Your task –
Images are to be skipped; everything else in the records must be repeated exactly.

Stored data –
▼▼▼

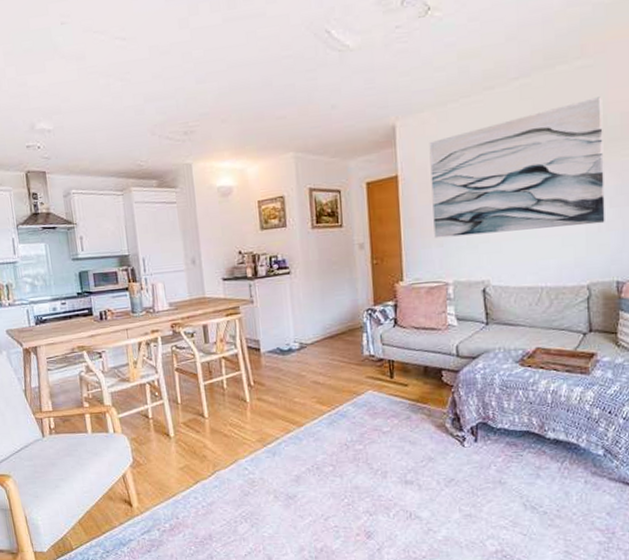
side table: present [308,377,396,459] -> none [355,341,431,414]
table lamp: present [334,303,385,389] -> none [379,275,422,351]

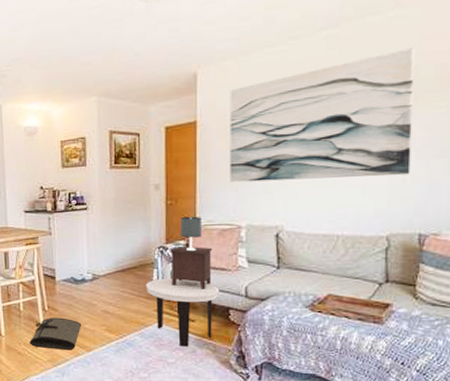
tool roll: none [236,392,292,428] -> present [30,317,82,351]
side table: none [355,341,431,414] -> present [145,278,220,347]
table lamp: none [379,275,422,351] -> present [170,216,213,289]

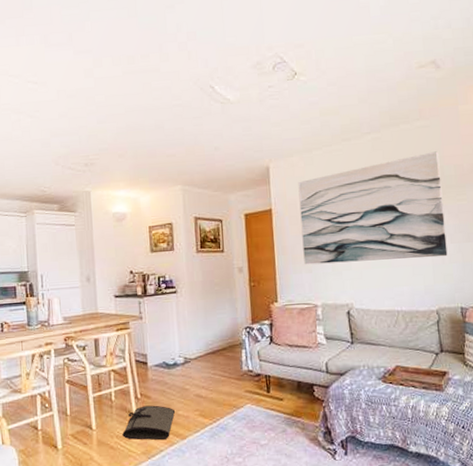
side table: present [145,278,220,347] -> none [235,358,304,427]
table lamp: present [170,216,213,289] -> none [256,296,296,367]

▲▲▲

Written response –
side table: present [308,377,396,459] -> none [355,341,431,414]
table lamp: present [334,303,385,389] -> none [379,275,422,351]

tool roll: none [236,392,292,428] -> present [30,317,82,351]
side table: none [355,341,431,414] -> present [145,278,220,347]
table lamp: none [379,275,422,351] -> present [170,216,213,289]

side table: present [145,278,220,347] -> none [235,358,304,427]
table lamp: present [170,216,213,289] -> none [256,296,296,367]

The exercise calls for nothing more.